California has the most consumer-friendly auto insurance industry in the U.S. due to state regulations, the Consumer Federation of America (CFA) says in a report released today.

Twenty-five years after California voters passed Proposition 103, which imposed regulations and rate controls on auto insurance companies, the measures have been declared a huge success by the CFA, which recommends other states adopt similar measures.

California is the only state that has seen a decrease in insurance rates since 1988, when Prop 103 was passed. Other states have seen an average increase of 43.3 percent, according to the report, What Works.

Wisconsin is at the median for rate increases over the 25-year period, with a 56-percent jump, and Nebraska registered the largest increase at 108 percent. In California, rates have declined slightly since 1988, with a 0.3-percent decrease.

Seven million consumers in California received more than $1.43 billion in premium refunds under Prop 103, according to the report.

The national rate increases occurred despite substantial gains in automobile safety, which has reduced accidents, and increased competition created by the arrival of several new players in the insurance market, according to the report.
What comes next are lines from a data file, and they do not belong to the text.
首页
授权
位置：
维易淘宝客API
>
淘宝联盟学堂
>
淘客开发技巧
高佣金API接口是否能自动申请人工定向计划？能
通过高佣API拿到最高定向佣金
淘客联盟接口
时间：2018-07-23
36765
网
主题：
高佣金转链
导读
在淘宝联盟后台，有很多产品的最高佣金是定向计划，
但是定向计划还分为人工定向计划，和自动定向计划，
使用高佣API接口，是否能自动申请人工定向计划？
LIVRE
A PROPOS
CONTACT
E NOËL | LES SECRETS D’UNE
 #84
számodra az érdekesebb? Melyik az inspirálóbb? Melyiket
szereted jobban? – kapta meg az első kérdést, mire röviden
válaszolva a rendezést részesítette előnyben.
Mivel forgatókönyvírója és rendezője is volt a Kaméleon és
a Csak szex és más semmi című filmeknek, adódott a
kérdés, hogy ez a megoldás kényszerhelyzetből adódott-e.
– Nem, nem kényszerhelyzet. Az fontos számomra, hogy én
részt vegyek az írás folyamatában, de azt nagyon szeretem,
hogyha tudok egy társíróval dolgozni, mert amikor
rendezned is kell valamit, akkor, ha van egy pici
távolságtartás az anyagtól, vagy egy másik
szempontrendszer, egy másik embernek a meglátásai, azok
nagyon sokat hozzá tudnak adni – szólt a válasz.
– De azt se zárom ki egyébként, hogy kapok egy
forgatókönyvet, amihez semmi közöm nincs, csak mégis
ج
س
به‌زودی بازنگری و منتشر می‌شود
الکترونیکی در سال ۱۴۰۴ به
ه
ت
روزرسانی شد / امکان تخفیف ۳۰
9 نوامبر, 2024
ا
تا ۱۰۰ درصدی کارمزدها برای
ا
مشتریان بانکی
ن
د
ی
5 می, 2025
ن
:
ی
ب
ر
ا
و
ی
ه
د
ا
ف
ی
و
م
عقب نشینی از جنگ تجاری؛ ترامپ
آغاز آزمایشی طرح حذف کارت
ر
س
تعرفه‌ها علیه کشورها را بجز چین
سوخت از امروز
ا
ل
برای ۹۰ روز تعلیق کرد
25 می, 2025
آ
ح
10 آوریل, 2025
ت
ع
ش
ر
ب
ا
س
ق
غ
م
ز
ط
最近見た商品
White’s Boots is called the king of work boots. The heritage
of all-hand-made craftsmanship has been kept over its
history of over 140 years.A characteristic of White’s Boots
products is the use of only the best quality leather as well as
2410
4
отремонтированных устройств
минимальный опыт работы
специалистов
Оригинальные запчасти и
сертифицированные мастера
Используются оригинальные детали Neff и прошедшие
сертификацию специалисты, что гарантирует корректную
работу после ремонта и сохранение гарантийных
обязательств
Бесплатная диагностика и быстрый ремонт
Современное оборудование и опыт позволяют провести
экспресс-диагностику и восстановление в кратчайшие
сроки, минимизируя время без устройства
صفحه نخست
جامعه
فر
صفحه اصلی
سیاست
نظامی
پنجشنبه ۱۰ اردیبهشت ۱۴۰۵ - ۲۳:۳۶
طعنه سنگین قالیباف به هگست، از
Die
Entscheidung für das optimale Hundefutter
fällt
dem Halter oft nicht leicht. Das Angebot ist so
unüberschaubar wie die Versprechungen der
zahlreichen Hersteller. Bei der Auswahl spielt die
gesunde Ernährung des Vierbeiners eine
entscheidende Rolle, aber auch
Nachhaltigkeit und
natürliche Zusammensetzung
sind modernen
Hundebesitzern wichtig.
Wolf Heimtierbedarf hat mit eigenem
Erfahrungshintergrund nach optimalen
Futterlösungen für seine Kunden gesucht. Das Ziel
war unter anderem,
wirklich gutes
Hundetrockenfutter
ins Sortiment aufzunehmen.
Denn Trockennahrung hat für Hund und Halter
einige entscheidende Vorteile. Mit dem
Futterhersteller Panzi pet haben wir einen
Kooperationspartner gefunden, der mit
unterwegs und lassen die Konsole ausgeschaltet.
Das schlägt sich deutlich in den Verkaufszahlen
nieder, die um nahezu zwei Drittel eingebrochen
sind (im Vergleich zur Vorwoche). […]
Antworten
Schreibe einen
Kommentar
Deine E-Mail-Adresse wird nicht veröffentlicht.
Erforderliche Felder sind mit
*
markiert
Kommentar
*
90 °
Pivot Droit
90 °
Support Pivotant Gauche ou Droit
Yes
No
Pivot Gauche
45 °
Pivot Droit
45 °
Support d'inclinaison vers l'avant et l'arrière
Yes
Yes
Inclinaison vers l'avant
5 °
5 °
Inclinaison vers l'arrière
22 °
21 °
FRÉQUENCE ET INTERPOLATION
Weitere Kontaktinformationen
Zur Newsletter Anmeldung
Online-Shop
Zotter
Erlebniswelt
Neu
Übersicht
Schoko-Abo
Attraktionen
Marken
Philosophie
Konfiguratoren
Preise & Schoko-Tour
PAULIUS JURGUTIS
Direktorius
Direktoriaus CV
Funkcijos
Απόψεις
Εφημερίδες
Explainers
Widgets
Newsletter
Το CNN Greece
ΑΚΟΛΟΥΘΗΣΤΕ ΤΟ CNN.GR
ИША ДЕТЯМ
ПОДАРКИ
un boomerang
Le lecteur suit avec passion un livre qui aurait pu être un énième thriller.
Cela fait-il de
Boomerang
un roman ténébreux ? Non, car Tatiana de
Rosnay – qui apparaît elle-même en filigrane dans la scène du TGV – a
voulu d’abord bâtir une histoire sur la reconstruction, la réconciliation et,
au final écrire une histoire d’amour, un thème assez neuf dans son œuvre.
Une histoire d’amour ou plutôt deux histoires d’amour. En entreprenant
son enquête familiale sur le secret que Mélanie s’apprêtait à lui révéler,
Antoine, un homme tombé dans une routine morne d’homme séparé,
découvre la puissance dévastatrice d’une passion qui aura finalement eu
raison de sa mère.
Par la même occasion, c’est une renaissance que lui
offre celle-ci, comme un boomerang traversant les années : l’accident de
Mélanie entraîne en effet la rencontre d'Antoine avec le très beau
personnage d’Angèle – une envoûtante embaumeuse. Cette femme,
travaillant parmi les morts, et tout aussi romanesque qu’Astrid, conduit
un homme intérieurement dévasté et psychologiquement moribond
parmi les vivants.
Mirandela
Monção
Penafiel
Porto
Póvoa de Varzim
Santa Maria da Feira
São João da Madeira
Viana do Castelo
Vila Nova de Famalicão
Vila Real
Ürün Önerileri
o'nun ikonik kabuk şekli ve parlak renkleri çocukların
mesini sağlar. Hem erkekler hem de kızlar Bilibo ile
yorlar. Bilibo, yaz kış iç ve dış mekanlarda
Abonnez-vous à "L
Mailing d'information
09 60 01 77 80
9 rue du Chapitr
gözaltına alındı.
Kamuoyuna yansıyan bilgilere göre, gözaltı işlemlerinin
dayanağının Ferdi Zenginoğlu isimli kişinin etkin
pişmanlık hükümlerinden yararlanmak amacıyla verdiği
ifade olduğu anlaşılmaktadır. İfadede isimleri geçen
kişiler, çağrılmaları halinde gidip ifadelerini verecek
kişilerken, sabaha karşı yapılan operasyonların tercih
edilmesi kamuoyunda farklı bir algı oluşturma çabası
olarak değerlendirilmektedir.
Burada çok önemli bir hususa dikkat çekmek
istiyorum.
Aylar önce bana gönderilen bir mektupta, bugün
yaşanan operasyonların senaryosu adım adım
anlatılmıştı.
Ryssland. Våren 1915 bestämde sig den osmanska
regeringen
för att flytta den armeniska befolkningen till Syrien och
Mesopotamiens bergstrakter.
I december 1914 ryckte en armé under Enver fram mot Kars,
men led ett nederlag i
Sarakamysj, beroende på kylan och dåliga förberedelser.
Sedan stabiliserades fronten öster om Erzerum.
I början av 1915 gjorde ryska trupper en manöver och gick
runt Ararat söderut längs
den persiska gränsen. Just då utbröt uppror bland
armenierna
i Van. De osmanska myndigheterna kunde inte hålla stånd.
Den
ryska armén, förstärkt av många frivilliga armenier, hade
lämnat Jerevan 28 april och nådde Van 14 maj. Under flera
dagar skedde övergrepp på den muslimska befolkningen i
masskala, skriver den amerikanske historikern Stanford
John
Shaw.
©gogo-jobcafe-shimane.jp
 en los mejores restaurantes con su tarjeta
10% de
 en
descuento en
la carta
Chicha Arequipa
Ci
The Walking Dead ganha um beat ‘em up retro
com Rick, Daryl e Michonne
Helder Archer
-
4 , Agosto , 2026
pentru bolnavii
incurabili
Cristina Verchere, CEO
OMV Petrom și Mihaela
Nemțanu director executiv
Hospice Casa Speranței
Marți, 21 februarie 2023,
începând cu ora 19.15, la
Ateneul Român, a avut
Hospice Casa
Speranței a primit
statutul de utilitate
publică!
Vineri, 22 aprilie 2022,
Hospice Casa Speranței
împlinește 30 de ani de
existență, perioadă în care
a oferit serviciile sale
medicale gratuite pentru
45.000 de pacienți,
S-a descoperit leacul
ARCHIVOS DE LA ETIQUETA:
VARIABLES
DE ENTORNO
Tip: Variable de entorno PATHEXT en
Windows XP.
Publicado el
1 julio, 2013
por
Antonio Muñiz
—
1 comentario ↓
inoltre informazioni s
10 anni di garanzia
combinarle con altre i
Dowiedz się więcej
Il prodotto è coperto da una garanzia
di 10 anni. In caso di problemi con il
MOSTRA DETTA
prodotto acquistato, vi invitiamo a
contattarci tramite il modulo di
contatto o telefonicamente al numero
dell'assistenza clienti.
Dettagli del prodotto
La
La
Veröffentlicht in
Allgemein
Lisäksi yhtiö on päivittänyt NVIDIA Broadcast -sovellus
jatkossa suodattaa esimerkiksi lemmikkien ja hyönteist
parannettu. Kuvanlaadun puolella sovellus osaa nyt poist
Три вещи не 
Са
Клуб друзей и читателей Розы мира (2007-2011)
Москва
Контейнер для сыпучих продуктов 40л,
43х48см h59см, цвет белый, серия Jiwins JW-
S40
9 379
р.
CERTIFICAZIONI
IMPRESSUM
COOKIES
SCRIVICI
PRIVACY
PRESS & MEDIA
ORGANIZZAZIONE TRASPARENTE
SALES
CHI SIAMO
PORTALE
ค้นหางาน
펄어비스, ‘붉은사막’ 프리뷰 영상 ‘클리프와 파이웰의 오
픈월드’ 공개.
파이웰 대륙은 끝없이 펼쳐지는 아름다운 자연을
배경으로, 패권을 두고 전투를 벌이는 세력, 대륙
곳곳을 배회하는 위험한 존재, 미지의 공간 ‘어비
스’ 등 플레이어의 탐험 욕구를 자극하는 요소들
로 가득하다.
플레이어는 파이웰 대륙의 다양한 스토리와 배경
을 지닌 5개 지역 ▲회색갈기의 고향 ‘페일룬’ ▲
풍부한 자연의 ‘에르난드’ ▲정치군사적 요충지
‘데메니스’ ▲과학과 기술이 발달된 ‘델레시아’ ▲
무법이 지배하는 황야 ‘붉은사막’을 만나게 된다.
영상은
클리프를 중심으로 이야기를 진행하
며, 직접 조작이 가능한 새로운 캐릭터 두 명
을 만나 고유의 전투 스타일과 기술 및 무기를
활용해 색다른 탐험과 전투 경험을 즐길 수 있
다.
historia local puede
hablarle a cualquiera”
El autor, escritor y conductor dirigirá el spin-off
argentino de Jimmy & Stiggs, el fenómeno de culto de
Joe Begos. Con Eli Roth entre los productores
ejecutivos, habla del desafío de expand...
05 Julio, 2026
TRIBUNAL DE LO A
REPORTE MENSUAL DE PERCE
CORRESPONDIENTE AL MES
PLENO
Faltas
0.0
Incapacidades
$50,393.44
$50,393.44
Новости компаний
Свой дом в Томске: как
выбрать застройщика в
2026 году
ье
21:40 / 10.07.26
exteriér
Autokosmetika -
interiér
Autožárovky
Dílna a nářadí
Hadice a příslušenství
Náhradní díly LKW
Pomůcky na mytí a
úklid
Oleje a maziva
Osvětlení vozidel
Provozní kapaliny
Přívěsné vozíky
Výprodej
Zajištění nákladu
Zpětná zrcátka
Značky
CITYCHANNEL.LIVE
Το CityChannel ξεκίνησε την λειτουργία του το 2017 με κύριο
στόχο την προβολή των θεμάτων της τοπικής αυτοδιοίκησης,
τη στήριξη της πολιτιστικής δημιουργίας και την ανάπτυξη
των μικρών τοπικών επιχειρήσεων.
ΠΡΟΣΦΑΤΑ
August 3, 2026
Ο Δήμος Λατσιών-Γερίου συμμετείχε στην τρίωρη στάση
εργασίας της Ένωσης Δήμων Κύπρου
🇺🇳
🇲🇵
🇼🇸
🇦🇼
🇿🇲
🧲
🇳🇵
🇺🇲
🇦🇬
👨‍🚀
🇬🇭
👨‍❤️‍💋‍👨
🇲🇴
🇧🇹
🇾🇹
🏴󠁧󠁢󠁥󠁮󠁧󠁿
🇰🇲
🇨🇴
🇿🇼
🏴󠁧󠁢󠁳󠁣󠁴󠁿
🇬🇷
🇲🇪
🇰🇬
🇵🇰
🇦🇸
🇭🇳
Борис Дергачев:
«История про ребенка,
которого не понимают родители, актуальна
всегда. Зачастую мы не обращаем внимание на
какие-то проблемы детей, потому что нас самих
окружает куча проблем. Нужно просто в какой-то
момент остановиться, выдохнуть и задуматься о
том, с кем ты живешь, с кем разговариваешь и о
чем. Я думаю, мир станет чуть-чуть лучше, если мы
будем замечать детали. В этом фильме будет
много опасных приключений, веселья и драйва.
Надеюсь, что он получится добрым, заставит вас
Proposition 103 “delivered over $102 billion in savings for California’s motorists, an average annual savings of $345 per household,” says J. Robert Hunter, CFA director of insurance and federal insurance administrator under presidents Gerald Ford and Jimmy Carter. “This was the result of strong regulatory oversight and a more competitive market fostered by the 1988 insurance reform measure.”

CFA, which studied data from the National Association of Insurance Commissioners, found the states with the highest increases are Nebraska, Louisiana, Montana, Wyoming and Kentucky; the states with the lowest increases are Hawaii, New Hampshire, New Jersey, Massachusetts and Pennsylvania.

States in which insurers must apply for rate changes are the most effective at keeping rates low, according to the report, while markets with less or no regulation tend to have the most substantial increases.

Based on California’s success, CFA recommends all states set standardized and transparent rate-making standards, such as reasonable rates of return, restrictions on the amount of overhead costs that can be passed on to consumers, and guidelines for projecting future rate increases.